If the original account owner reaches the year in which they are required to start taking RMDs, but dies before taking their first distribution, their beneficiaries will still have to take RMDs, said Slott, and will have until their income tax filing date in the following year—April 15, 2024, for most people—to take the distribution.

Penalty Change
Slott also noted a change in the Internal Revenue Service’s enforcement of RMDs. In the past, there was a 50% penalty for those who failed to take the distribution in the year it was required—that is, if a client missed a required distribution, they would have to not only take it, but also pay a penalty equal to 50% of it. Now, that penalty has been lowered to 10% to 25% of the required distribution.

“I’m not sure I ever saw anyone pay it,” Slott said. “The IRS agreed it was so harsh that they were asking people to give them any excuse to waive it. They were very generous. I’m hoping they will still be as generous now that the penalty could be as low as 10%.”

On Gifting
With the year rapidly drawing to a close, Slott reminded advisors that this is a great time for gifting, identifying three types of tax-exempt gifting.

One is the annual gift and estate tax exclusion, which allows individuals to give up to $17,000 apiece each year to an unlimited number of people.

The second is an exclusion for those who gift to somebody paying tuition and healthcare expenses, but only if they are paid directly to the provider, said Slott.

“I find grandparents love making these gifts,” he said. “They immediately see it going for the intended benefit, and they can give unlimited amounts for an unlimited amount of people and it doesn’t count against their big exemption.”

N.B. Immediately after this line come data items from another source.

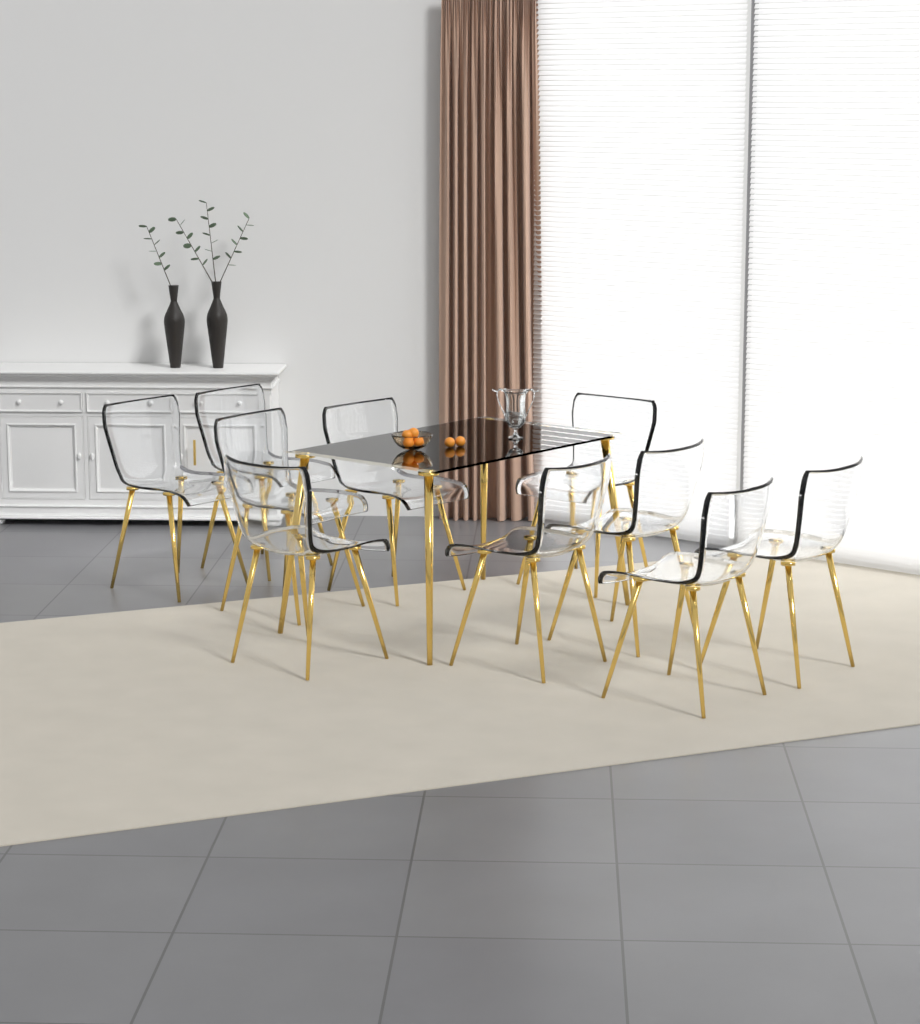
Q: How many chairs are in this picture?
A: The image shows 10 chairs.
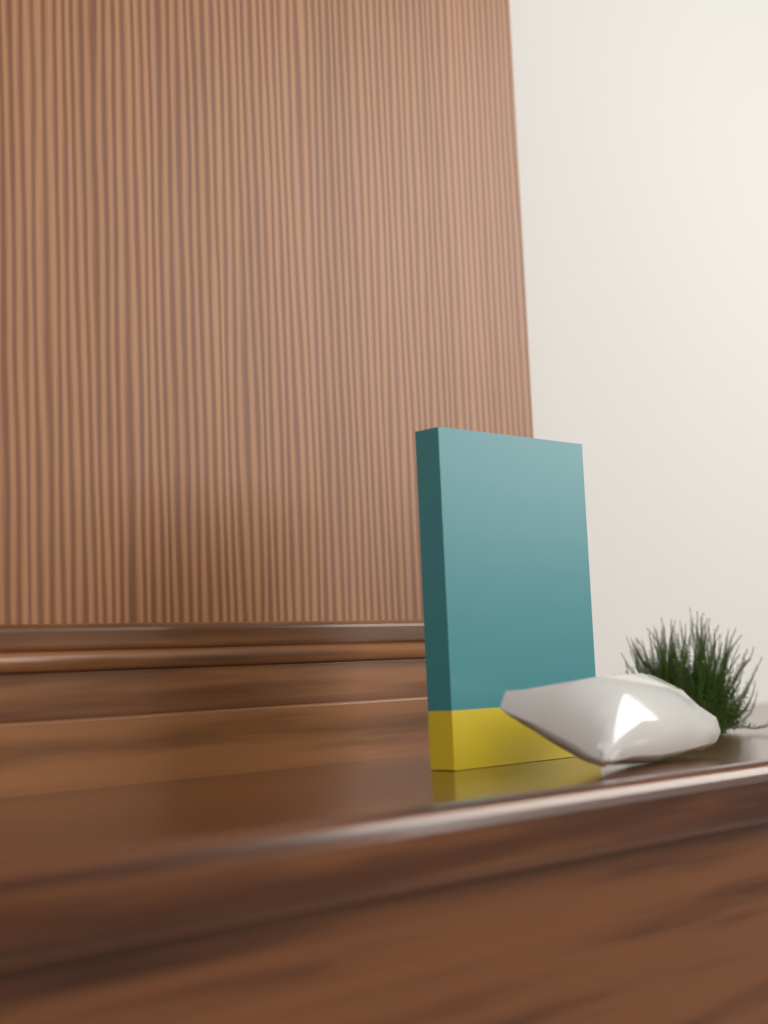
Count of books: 1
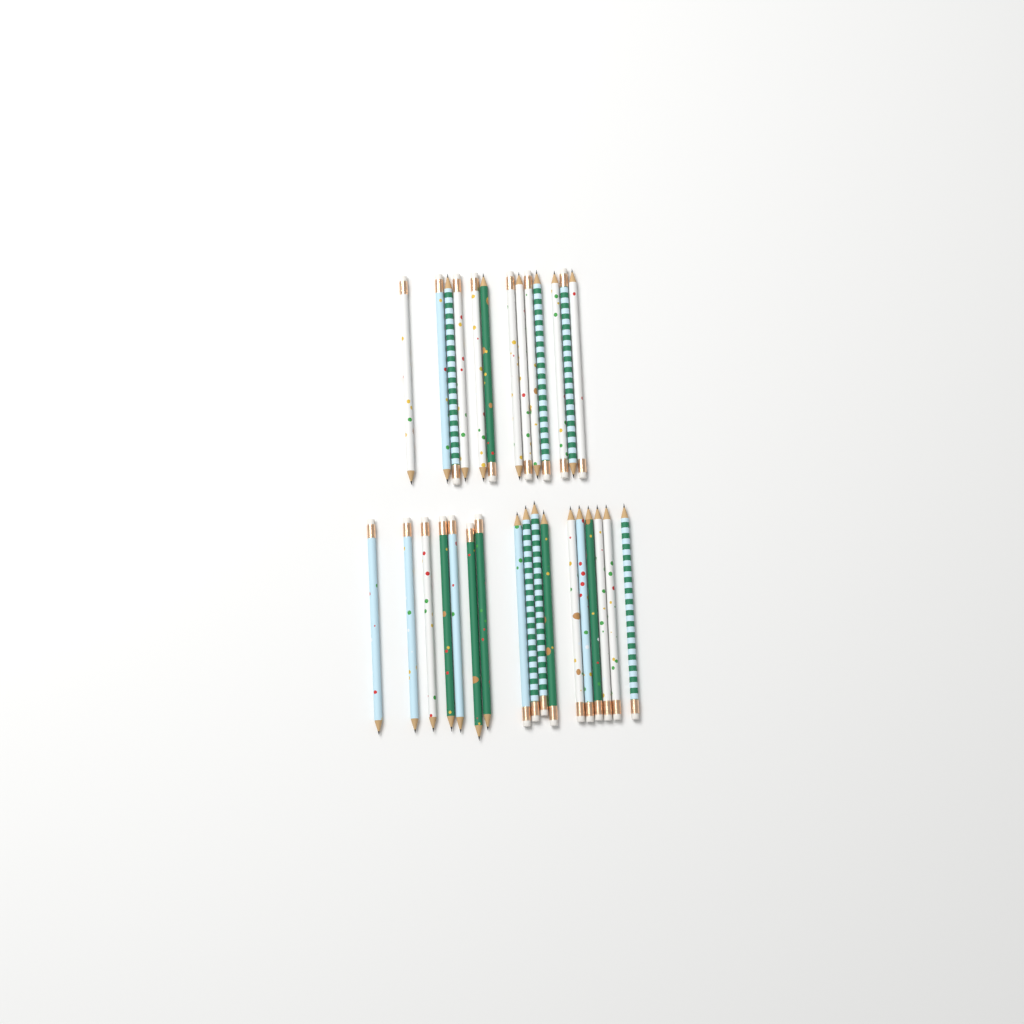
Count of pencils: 30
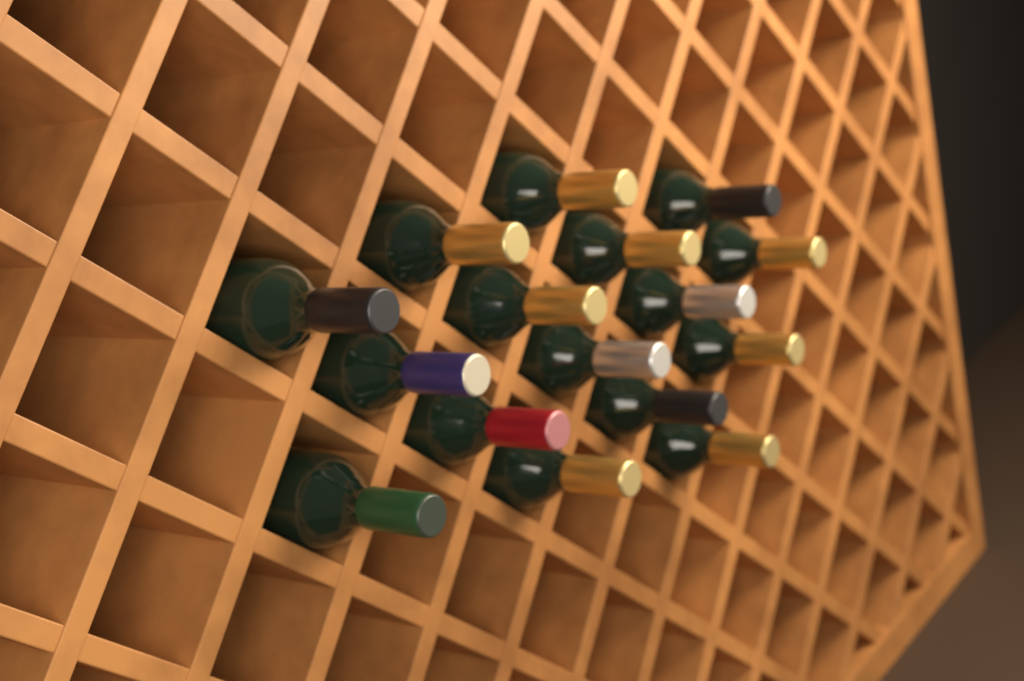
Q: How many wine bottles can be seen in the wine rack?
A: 16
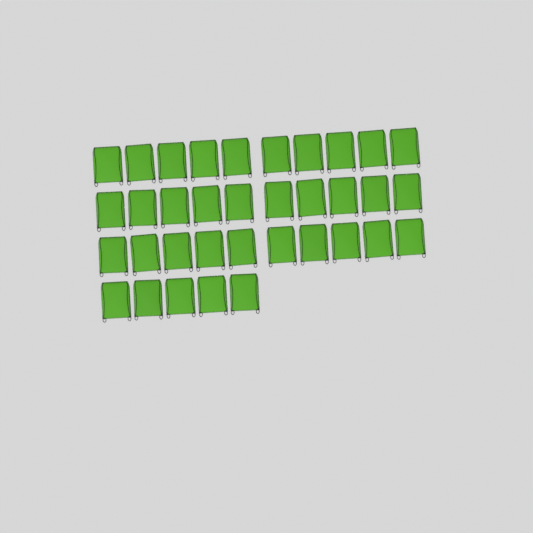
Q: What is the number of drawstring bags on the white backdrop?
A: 35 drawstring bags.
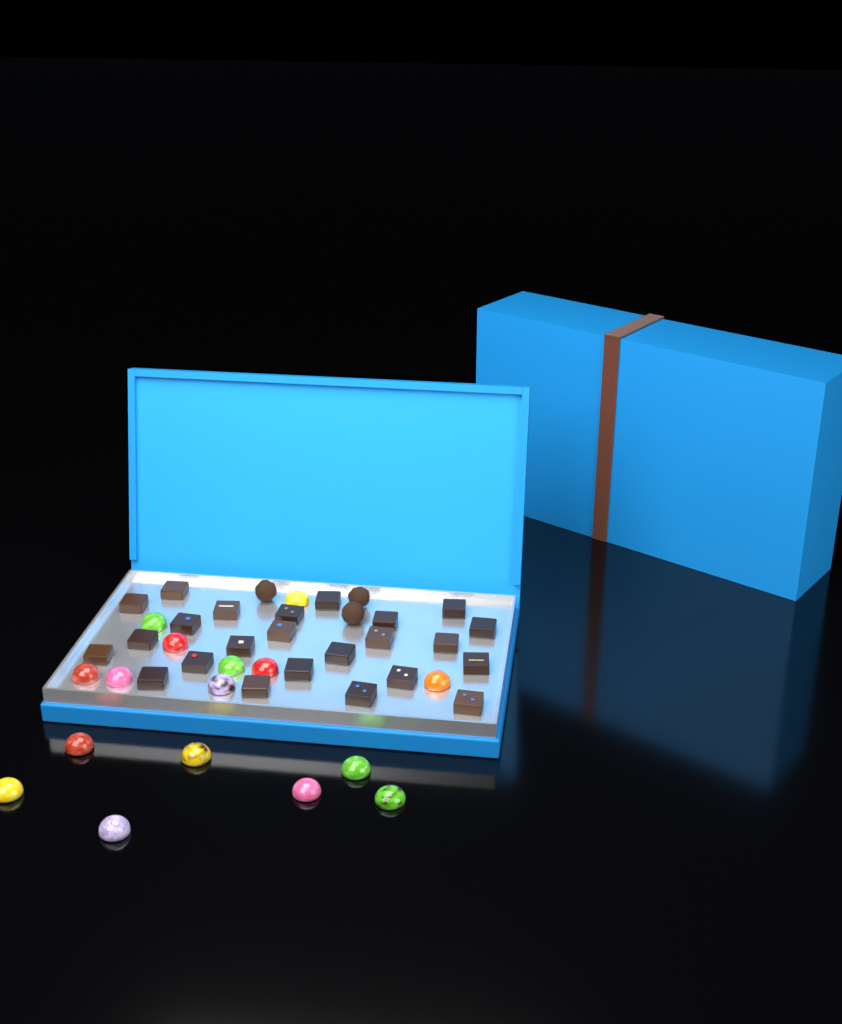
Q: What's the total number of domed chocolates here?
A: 16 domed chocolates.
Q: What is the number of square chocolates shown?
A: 24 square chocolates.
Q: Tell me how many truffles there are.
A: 3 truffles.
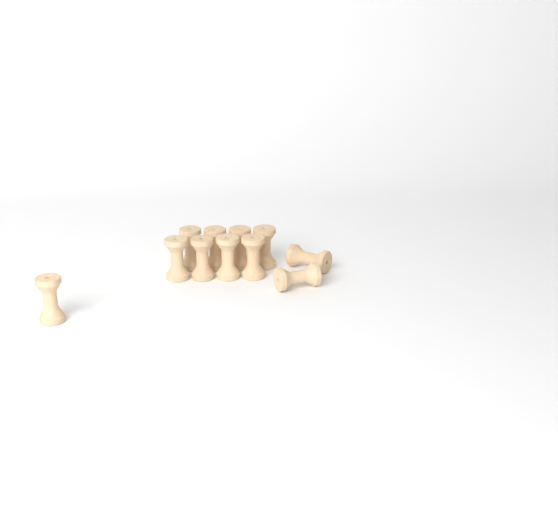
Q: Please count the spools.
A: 11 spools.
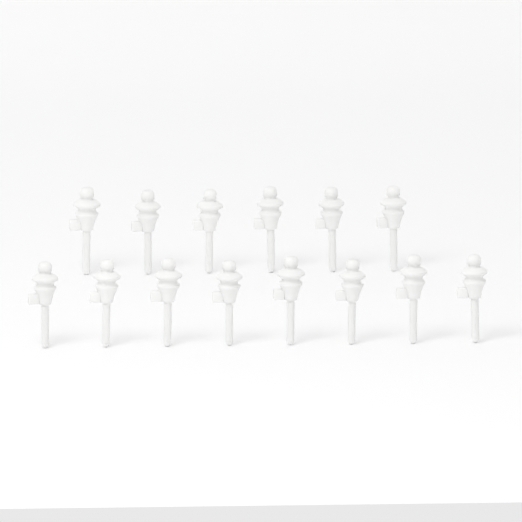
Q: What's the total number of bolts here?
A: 14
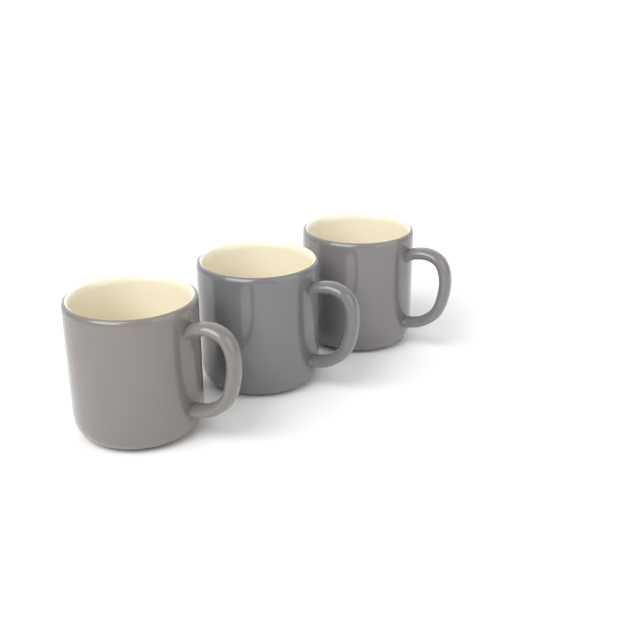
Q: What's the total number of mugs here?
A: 3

The third type is the nearly $13 million lifetime gift-and-estate tax exemption, which a client can use during their life, rather than waiting until after they die, said Slott. When the Tax Cuts and Jobs Act provisions sunset at the end of 2025, the exemption will roll back to approximately half of what it is now.

Clients may also want to give to charity ahead of or during the holidays, said Slott.

“The best assets to give to charity are [traditional] IRAs, because they are loaded with taxes,” said Slott. “We talk about charitable planning for those people who have charitable intent and want to give away money anyway. Don't give money to charity for tax reasons alone. For the majority of your clients who give anyway, if they can do it in a slightly different way, like doing it with an IRA, you can help eliminate some of their tax bill, too, because the charity doesn’t have to pay tax.”